NEWS ANALYSIS,Cloud applications gain ground in corporate IT

Brian McKenna,ComputerWeekly.com

Cloud applications are starting to gain critical mass in enterprise IT, according to cloud application providers.

While this can be dismissed as the special pleading of the self-serving, senior executives at Informatica and Birst couch their arguments with caution in a brace of recent Computer Weekly interviews. And, on the user side of the house, the Corporate IT Forum is registering a shift in focus from “should IT move to the cloud?” to “how?” and “in what areas?”



Head of research at the blue chip user organisation, Ollie Ross says: “The Corporate IT Forum's 2013 Cloud Computing Reality Checker has clearly shown that, for large enterprises, the challenge is now how to use cloud, not if they should use it.”

Juan Carlos Soto, senior vice-president and general manager of cloud integration at data integration supplier Informatica, says “hybrid IT” is the critical concept in assessing how, and to what extent, corporate IT is moving to the cloud.

• [GIVEN ENTRIES]:
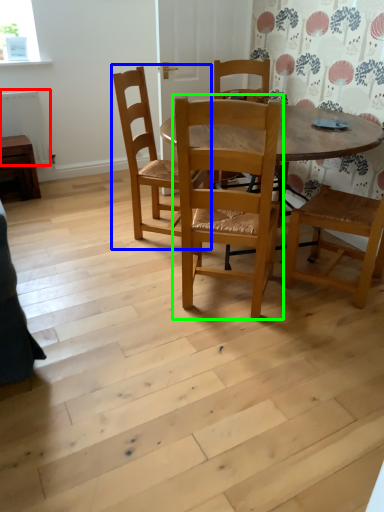
Question: Which object is the closest to the radiator (highlighted by a red box)? Choose among these: chair (highlighted by a blue box) or chair (highlighted by a green box).

Choices:
 (A) chair
 (B) chair

Answer: (A)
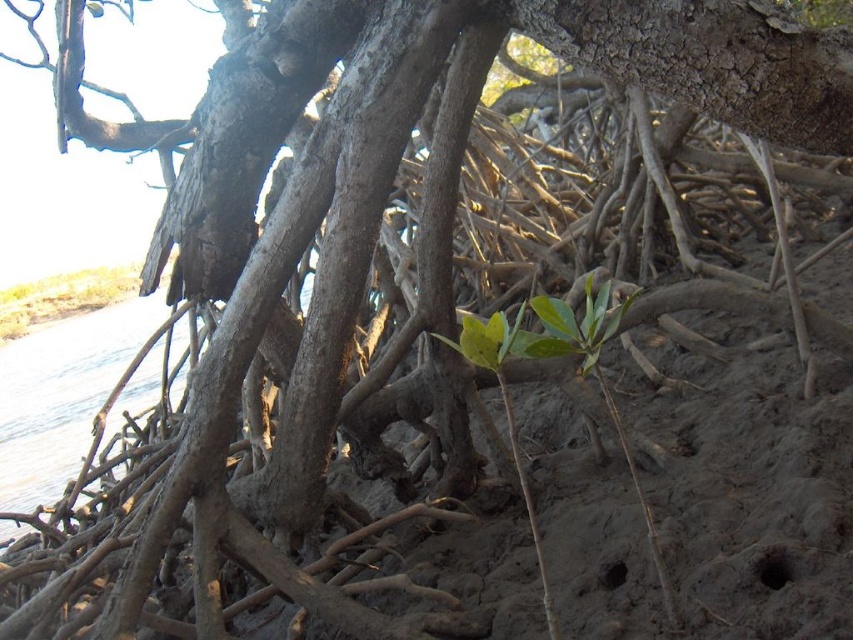
Does clear water at lower left appear over green leafy plant at upper left?

No, clear water at lower left is not above green leafy plant at upper left.

Can you confirm if clear water at lower left is smaller than green leafy plant at upper left?

No, clear water at lower left is not smaller than green leafy plant at upper left.

Is point (91, 388) farther from viewer compared to point (22, 314)?

No, it is not.

You are a GUI agent. You are given a task and a screenshot of the screen. Output one action in this format:
    pyautogui.click(x=<x>, y=<y>)
    Task: Click on the clear water at lower left
    This screenshot has height=640, width=853.
    Given the screenshot: What is the action you would take?
    pyautogui.click(x=62, y=394)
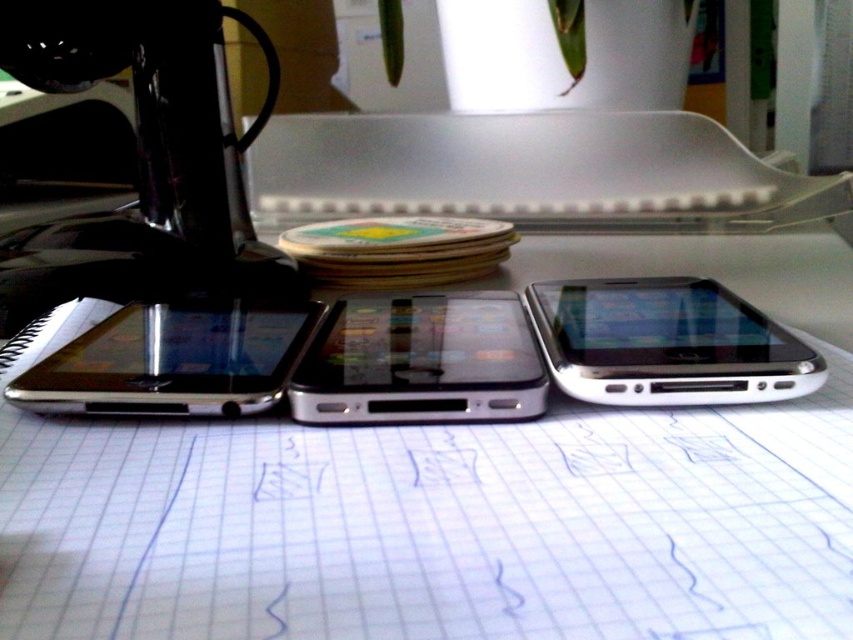
Which is above, white paper at center or white glossy smartphone at center?

white paper at center

Does white paper at center have a greater width compared to white glossy smartphone at center?

Indeed, white paper at center has a greater width compared to white glossy smartphone at center.

Between point (68, 515) and point (723, 372), which one is positioned behind?

The point (723, 372) is behind.

Locate an element on the screen. white paper at center is located at coordinates tap(456, 499).

Can you confirm if white paper at center is positioned below satin black smartphone at center?

No.

The width and height of the screenshot is (853, 640). What do you see at coordinates (456, 499) in the screenshot?
I see `white paper at center` at bounding box center [456, 499].

Does point (45, 518) come behind point (488, 417)?

No, (45, 518) is closer to viewer.

Locate an element on the screen. This screenshot has height=640, width=853. white paper at center is located at coordinates (456, 499).

Is white glossy smartphone at center thinner than satin black smartphone at left?

No.

Is white glossy smartphone at center wider than satin black smartphone at left?

Yes, white glossy smartphone at center is wider than satin black smartphone at left.

You are a GUI agent. You are given a task and a screenshot of the screen. Output one action in this format:
    pyautogui.click(x=<x>, y=<y>)
    Task: Click on the white glossy smartphone at center
    This screenshot has height=640, width=853.
    Given the screenshot: What is the action you would take?
    tap(666, 342)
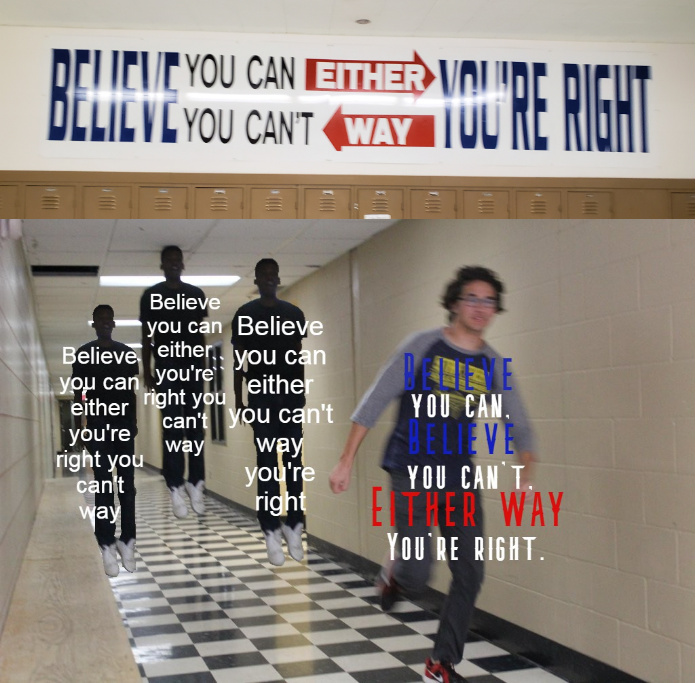
The height and width of the screenshot is (683, 696). Find the location of `missing ceiling tile`. missing ceiling tile is located at coordinates (70, 266).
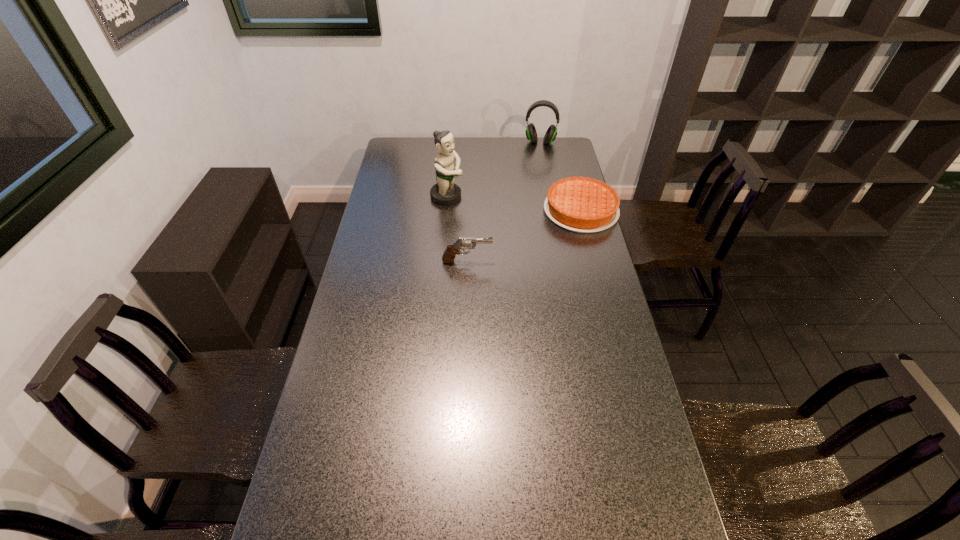
Where is `free space located 0.140m on the front-facing side of the tallest object`? The image size is (960, 540). free space located 0.140m on the front-facing side of the tallest object is located at coordinates (488, 213).

In order to click on free space located on the ear cups of the farthest object in this screenshot , I will do `click(536, 188)`.

Image resolution: width=960 pixels, height=540 pixels. Find the location of `vacant space located 0.260m on the ear cups of the farthest object`. vacant space located 0.260m on the ear cups of the farthest object is located at coordinates (537, 176).

Where is `blank area located 0.210m on the ear cups of the farthest object`? The image size is (960, 540). blank area located 0.210m on the ear cups of the farthest object is located at coordinates (537, 170).

At what (x,y) coordinates should I click in order to perform the action: click on object at the far edge. Please return your answer as a coordinate pair (x, y). This screenshot has width=960, height=540. Looking at the image, I should click on (531, 134).

Find the location of `pie located at the right edge`. pie located at the right edge is located at coordinates (580, 204).

Locate an element on the screen. headset that is at the right edge is located at coordinates (531, 134).

Where is `object that is at the far right corner`? object that is at the far right corner is located at coordinates (531, 134).

Where is `blank space at the far edge`? This screenshot has width=960, height=540. blank space at the far edge is located at coordinates (469, 160).

Find the location of a particular element. Image resolution: width=960 pixels, height=540 pixels. free location at the near edge is located at coordinates tap(480, 516).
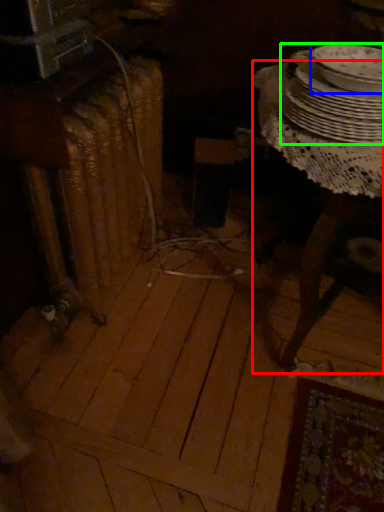
Question: Which object is the farthest from table (highlighted by a red box)? Choose among these: tableware (highlighted by a blue box) or tableware (highlighted by a green box).

Choices:
 (A) tableware
 (B) tableware

Answer: (A)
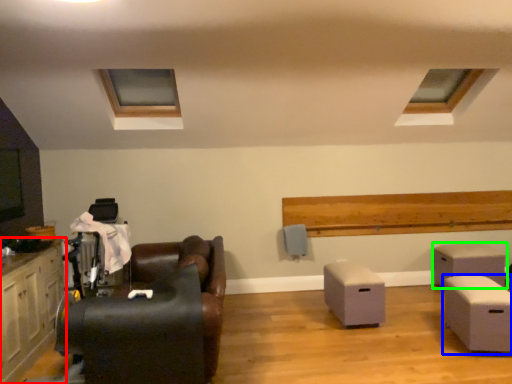
Question: Considering the real-world distances, which object is closest to cabinetry (highlighted by a red box)? table (highlighted by a blue box) or table (highlighted by a green box).

Choices:
 (A) table
 (B) table

Answer: (A)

• [EXERCISE DIRECTIONS]: Copy word for word the passage of the cloud applications article between "While this can" and "to the cloud.", inclusive.

• [WRITTEN SOLUTION]:
While this can be dismissed as the special pleading of the self-serving, senior executives at Informatica and Birst couch their arguments with caution in a brace of recent Computer Weekly interviews. And, on the user side of the house, the Corporate IT Forum is registering a shift in focus from “should IT move to the cloud?” to “how?” and “in what areas?”



Head of research at the blue chip user organisation, Ollie Ross says: “The Corporate IT Forum's 2013 Cloud Computing Reality Checker has clearly shown that, for large enterprises, the challenge is now how to use cloud, not if they should use it.”

Juan Carlos Soto, senior vice-president and general manager of cloud integration at data integration supplier Informatica, says “hybrid IT” is the critical concept in assessing how, and to what extent, corporate IT is moving to the cloud.